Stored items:

>>

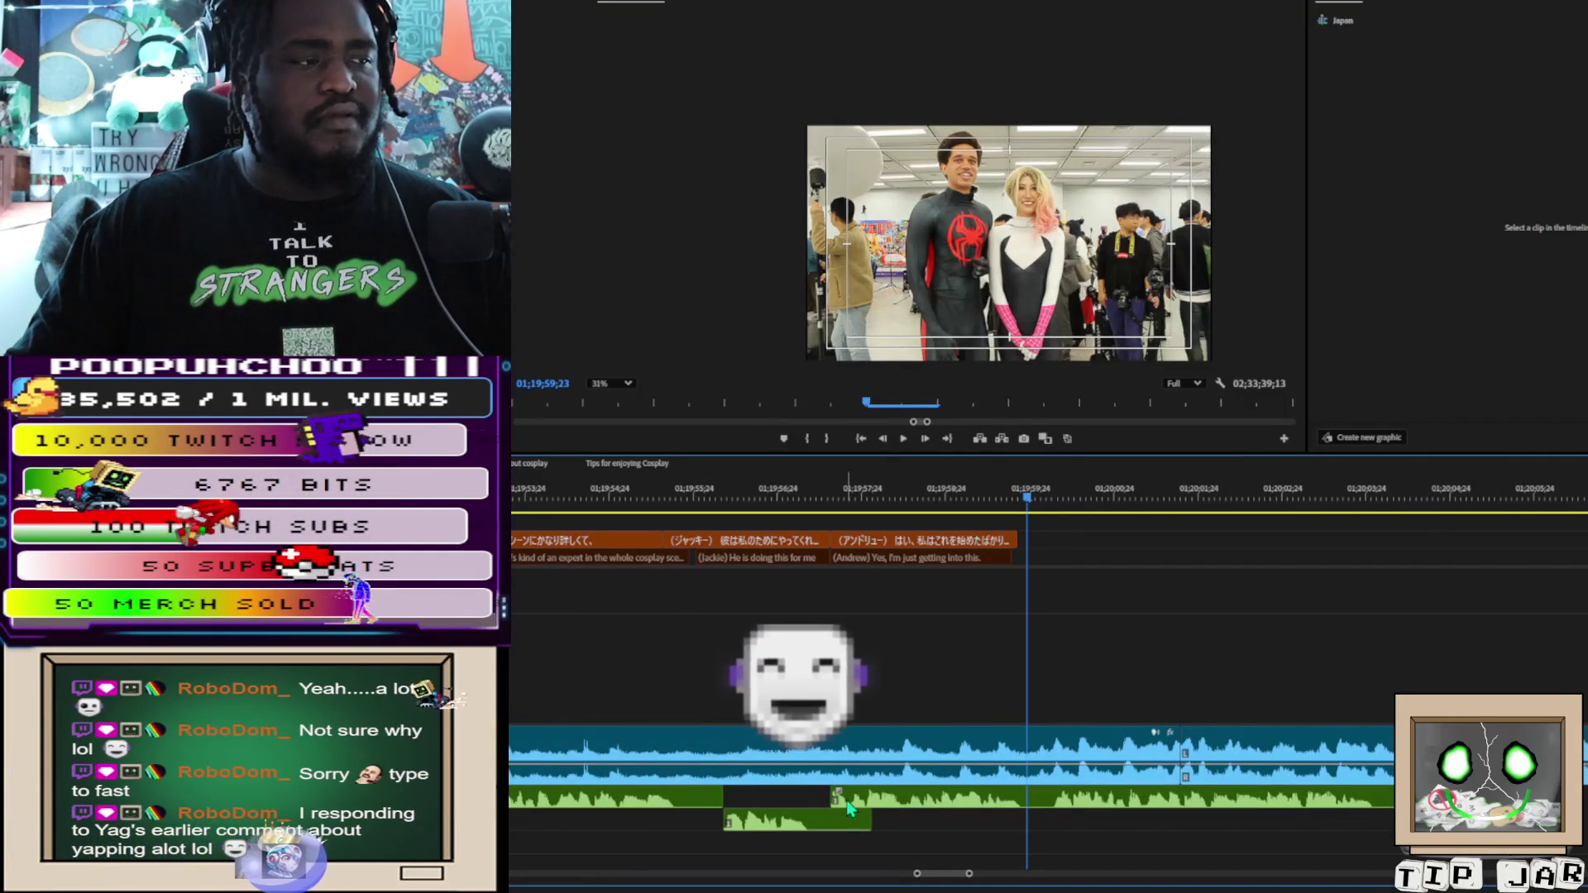
key(space)
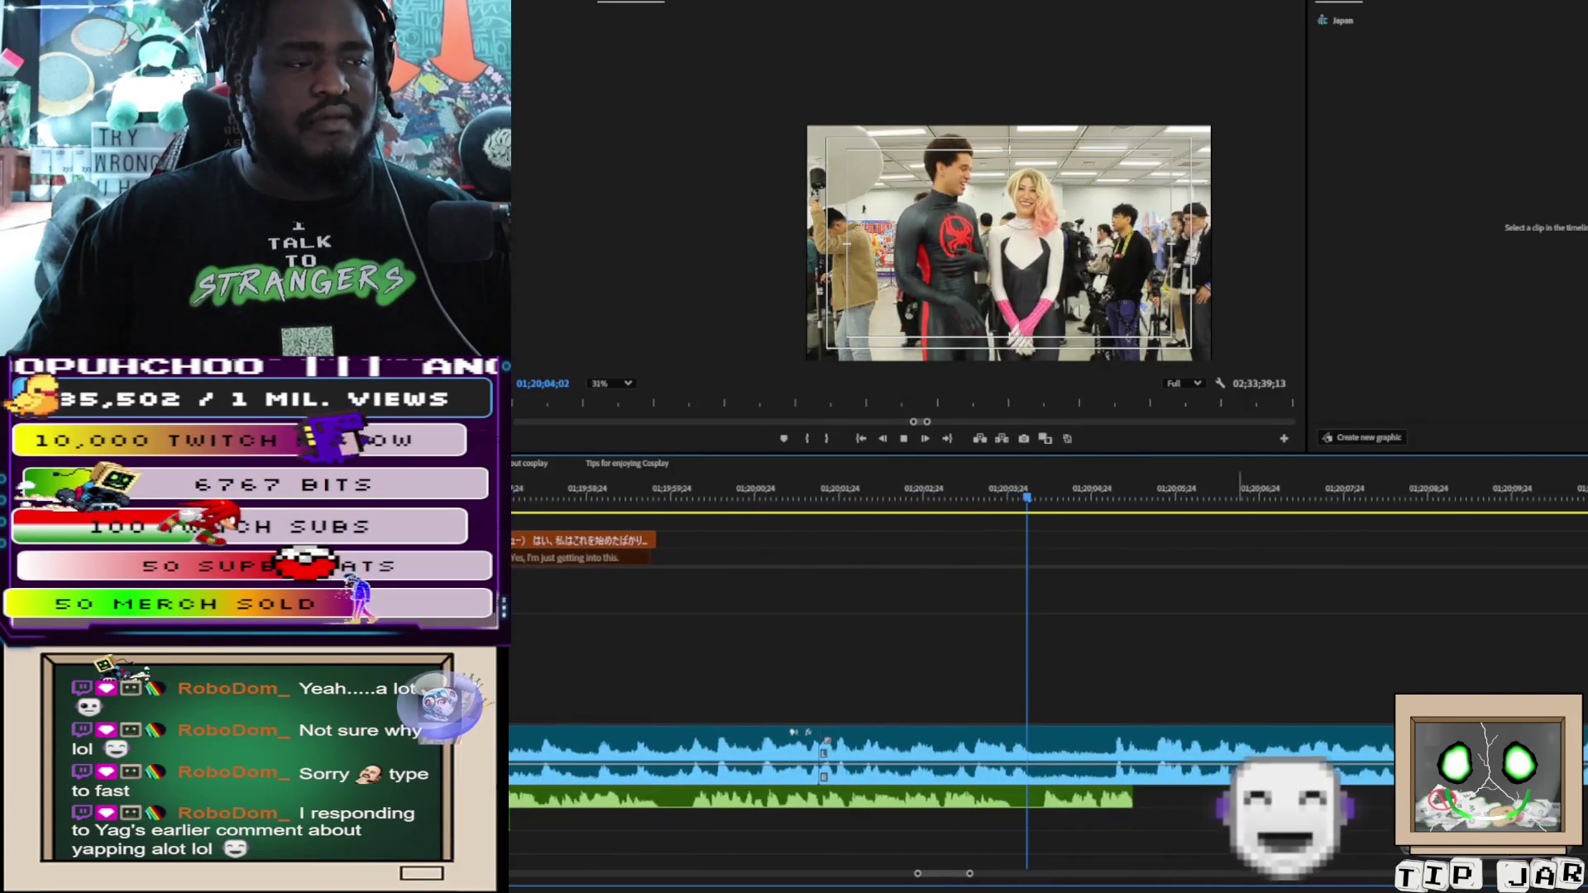
key(space)
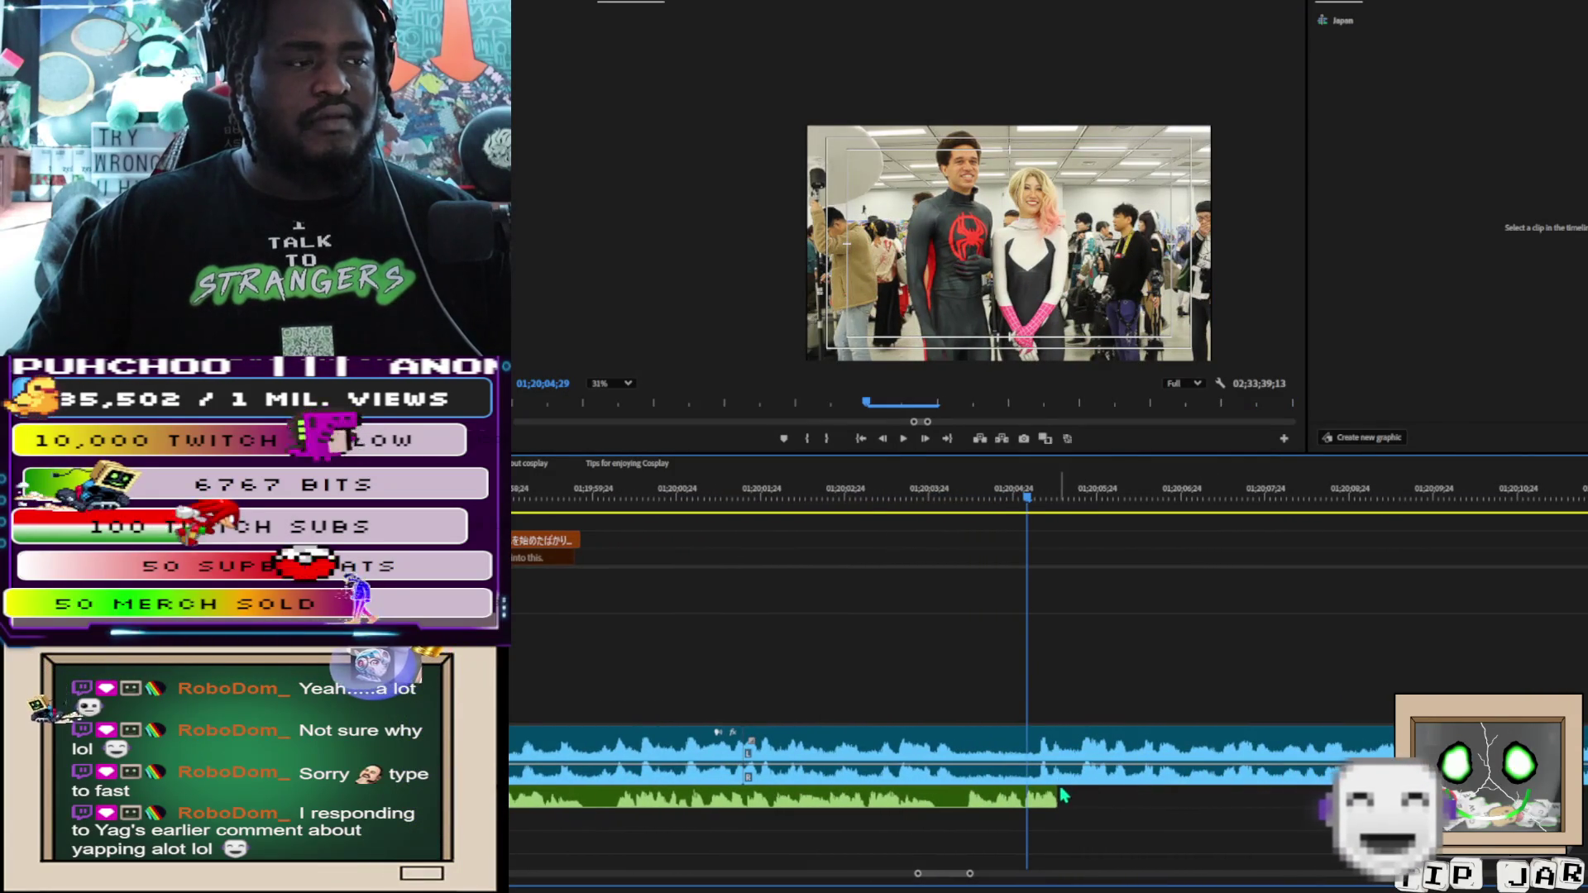
Settle the green clip's end near 01;20;05, pulling it back 15 frames, and trim its start about 6 seconds later
drag(1056, 798, 1129, 791)
key(space)
key(space)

<<

▶ _Problem description_
Print each record exactly as it stands, skipping the pictures.

▶ _Solution to the exercise_
key(space)
key(space)
Settle the green clip's end near 01;20;05, pulling it back 15 frames, and trim its start about 6 seconds later
drag(1056, 798, 1129, 791)
key(space)
key(space)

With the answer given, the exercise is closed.